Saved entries
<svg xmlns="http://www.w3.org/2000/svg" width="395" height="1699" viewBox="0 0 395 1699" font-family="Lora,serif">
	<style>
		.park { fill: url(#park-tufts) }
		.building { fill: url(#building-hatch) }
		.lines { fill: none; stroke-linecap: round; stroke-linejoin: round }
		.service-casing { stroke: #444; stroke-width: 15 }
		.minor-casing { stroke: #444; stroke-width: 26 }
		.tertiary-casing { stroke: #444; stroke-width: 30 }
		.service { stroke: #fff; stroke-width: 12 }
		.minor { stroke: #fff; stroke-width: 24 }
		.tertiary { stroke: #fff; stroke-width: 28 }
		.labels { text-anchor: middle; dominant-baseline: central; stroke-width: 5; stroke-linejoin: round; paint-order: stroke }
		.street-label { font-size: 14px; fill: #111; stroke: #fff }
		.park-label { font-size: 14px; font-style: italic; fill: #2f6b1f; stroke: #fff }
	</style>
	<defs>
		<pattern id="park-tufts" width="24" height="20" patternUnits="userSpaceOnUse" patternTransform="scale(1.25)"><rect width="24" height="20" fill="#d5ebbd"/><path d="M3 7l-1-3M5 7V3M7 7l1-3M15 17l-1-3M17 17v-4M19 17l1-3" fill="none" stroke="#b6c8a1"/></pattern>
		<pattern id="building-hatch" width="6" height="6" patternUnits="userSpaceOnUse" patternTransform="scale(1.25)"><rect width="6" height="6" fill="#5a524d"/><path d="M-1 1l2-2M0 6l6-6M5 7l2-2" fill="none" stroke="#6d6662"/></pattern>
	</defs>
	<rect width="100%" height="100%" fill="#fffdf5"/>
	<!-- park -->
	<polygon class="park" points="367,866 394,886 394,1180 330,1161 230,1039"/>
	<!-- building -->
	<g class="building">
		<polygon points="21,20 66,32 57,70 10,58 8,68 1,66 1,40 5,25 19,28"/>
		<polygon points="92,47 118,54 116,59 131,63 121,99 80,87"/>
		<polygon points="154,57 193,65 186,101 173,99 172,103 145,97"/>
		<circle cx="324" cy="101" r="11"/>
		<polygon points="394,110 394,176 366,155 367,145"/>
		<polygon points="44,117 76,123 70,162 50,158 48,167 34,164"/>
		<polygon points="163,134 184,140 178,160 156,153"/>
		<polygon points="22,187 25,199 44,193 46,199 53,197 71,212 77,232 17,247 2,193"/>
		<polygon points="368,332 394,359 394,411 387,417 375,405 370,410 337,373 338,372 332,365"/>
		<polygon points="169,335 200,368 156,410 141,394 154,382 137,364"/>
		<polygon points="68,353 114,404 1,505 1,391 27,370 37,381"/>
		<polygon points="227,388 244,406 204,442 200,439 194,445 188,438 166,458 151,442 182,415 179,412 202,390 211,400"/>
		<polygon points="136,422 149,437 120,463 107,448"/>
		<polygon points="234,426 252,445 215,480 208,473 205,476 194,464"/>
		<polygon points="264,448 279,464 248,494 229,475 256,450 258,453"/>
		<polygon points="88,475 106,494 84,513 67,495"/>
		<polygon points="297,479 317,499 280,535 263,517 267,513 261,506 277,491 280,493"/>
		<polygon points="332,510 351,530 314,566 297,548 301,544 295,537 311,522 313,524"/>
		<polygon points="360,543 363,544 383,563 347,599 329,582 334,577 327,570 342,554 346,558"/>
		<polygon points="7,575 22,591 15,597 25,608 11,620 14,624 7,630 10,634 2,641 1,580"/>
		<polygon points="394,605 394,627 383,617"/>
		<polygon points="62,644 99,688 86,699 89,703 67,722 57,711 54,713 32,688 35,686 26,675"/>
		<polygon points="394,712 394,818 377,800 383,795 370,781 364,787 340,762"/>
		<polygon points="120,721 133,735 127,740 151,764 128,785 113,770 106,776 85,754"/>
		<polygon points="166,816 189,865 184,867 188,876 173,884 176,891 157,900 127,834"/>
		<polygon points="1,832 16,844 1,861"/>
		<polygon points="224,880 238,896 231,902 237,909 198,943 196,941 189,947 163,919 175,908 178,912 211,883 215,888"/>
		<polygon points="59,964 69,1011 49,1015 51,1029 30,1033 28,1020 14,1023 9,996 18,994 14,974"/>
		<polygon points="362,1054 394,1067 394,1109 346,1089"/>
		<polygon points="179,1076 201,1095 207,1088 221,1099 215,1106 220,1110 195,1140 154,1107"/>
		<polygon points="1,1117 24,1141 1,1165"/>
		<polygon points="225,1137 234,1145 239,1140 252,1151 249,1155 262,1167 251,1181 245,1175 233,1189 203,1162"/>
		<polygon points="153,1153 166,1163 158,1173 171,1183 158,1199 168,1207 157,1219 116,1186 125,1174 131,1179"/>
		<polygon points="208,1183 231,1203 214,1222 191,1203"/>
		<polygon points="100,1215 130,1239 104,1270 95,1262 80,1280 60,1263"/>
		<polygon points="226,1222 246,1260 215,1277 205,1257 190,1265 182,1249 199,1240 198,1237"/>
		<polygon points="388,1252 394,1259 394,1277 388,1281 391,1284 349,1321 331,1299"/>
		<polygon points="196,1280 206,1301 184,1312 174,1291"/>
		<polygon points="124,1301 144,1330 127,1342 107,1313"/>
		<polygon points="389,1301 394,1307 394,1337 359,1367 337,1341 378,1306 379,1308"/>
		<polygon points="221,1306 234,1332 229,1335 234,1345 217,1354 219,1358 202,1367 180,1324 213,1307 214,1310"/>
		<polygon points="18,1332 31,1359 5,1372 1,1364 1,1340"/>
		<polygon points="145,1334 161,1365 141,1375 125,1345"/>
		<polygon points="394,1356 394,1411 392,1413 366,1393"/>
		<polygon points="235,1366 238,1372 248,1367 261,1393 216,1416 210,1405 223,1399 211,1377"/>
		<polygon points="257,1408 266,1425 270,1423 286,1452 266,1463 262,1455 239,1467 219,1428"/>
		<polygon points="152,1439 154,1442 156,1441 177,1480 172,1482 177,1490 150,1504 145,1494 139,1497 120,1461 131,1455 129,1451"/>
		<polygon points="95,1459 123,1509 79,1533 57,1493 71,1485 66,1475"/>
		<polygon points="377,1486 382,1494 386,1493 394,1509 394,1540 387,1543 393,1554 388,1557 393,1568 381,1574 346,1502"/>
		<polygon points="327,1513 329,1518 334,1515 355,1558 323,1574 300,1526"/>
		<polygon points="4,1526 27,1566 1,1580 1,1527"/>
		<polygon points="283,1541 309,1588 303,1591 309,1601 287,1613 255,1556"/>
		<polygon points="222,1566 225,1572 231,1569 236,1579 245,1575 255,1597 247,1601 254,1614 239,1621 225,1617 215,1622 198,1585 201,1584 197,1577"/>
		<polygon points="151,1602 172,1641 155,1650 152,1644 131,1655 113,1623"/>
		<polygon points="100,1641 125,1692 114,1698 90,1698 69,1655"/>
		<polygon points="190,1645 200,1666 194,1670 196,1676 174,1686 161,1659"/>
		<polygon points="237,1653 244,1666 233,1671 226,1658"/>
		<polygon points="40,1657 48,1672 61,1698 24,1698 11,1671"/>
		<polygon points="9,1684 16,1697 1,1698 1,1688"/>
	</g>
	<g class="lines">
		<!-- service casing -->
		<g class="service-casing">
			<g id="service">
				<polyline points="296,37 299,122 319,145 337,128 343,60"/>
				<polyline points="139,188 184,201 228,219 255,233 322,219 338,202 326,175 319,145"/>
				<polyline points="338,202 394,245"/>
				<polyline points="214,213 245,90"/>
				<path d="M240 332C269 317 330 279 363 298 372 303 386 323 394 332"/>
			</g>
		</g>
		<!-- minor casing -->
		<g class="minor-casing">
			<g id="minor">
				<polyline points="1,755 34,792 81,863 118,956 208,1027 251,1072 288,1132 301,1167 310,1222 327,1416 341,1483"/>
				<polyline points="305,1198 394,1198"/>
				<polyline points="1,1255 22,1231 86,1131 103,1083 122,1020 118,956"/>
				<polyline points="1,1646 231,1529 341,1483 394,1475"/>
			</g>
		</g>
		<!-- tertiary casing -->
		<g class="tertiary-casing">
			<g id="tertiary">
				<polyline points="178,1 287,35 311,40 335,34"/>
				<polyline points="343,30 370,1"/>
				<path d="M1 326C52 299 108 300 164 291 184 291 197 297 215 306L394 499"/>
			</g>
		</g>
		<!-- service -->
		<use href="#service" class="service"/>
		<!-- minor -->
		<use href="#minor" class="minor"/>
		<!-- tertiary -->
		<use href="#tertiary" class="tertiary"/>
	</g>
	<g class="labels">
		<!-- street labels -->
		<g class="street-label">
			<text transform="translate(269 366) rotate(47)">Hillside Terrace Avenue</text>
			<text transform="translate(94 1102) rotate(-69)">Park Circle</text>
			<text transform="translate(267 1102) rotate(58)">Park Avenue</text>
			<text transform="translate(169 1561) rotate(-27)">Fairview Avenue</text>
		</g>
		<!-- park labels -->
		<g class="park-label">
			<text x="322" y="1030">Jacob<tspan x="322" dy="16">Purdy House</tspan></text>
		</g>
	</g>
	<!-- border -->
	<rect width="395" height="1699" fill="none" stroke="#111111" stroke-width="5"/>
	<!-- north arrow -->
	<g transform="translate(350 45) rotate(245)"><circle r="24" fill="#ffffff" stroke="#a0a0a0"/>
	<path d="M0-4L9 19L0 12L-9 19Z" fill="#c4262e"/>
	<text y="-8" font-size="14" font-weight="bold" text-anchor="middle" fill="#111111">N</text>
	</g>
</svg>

WHAT YOU NEED TO DO
If a line in the entries contains "lines", copy it.

ANSWER BOX
		.lines { fill: none; stroke-linecap: round; stroke-linejoin: round }
	<g class="lines">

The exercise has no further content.